Of Donne’s religious verses other than the funeral elegies, the earliest, On the Annunciation and Passion falling in the same year, was written, according to the title given in more than one manuscript, in 1608. The Litany was composed in the same year as Pseudo-Martyr; and it is interesting to note that, though the Trinity is followed, in Catholic sequence, by the Virgin, the Angels, the patriarchs and so forth, there is no invocation of any of these, but only commemoration. The two sequences of sonnets, La Corona and Holy Sonnets, belong, apparently, to the early years of his ministry. One of the latter, first published by Gosse from the Westminster MS., refers to the recent death of his wife in 1617; and The Lamentations of Jeremy would appear to be a task which he set himself at the same juncture. The hymns To Christ, at the Authors last going into Germany, To God, my God in my Sickness and To God the Father were written in 1619, 1627 and 1631 respectively.   40
  There is a striking difference of theme and spirit between the “love-song weeds and satiric thorns” of Donne’s brilliant and daring youth and the hymns and sonnets of his closing years; but the fundamental resemblance is closer. All that Donne wrote, whether in verse or prose, is of a piece. The same intense and subtle spirit which, in the songs and elegies, analysed the experiences of passion is at work in the latter on a different experience. To be didactic is never the first intention of Donne’s religious poems, but, rather, to express himself, to analyse and lay bare his own moods of agitation, of aspiration and of humiliation in the quest of God, and the surrender of his soul to Him. The same erudite and surprising imagery, the same passionate, reasoning strain, meets us in both.
       
Is the Pacific sea my home? Or are
The Eastern riches?
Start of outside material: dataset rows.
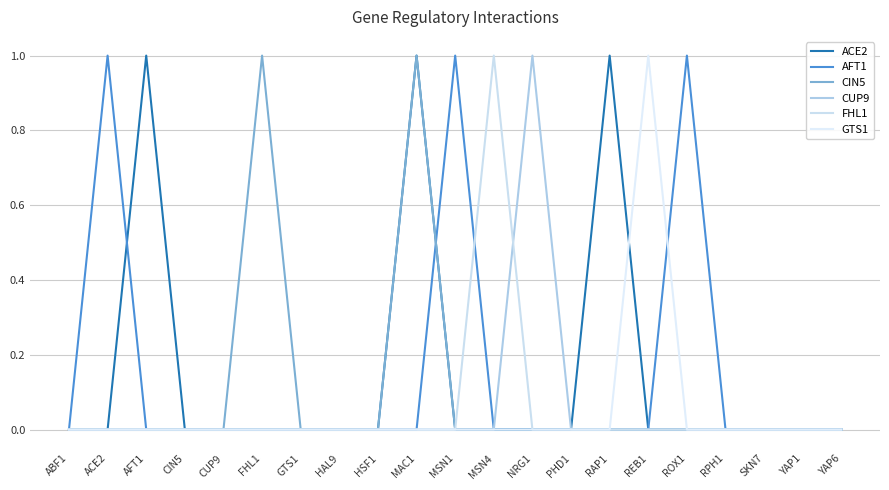

At which category is the sum across all series the highest?

MAC1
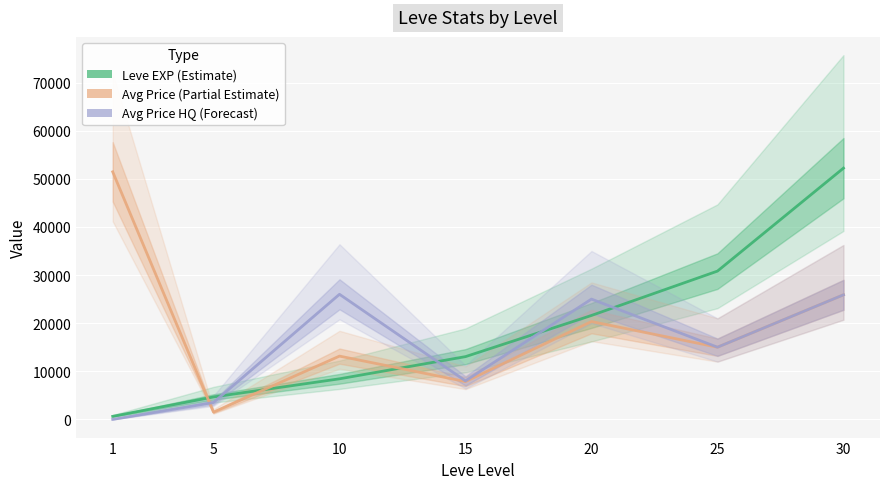

Reading right to left, what are all the values shown in this chart?

Leve EXP (Estimate): 52220	30820	21600	13040	8430	4660	630
Avg Price (Partial Estimate): 25888	15000	20333	7857	13150	1500	51455
Avg Price HQ (Forecast): 25888	15000	25000	8000	26000	3500	0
Is Jersualem?
Anyan, and Magellan, and Gibraltar,
All straits (and none but straits) are ways to them
Whether where Japhet dwelt, or Ham, or Shem.
The poet who, in the sincerities of a sick-bed confession, can spin such ingenious webs for his thought is one of those who, like Baudelaire, are “naturally artificial; for them simplicity would be affectation.” And as Donne is the first of the “metaphysical” love poets, he is, likewise, the first of the introspective, Anglican, religious poets of the seventeenth century. Elizabethan, and a good deal of Jacobean, religious poetry is didactic in tone and intention, and, when not, like Southwell’s, Romanist, is protestant and Calvinist but not distinctively Anglican. With Donne, appears for the first time in poetry a passionate attachment to those Catholic elements in Anglicanism which, repressed and neglected, had never entirely disappeared; and, from Donne, Herbert and his disciples inherited the intensely personal and introspective tone to which the didactic is subordinated, which makes a lyric in The Temple, even if it be a sermon, also, and primarily, a confession or a prayer; a tone which reached its highest lyrical level in the ecstatic outpourings of Crashaw.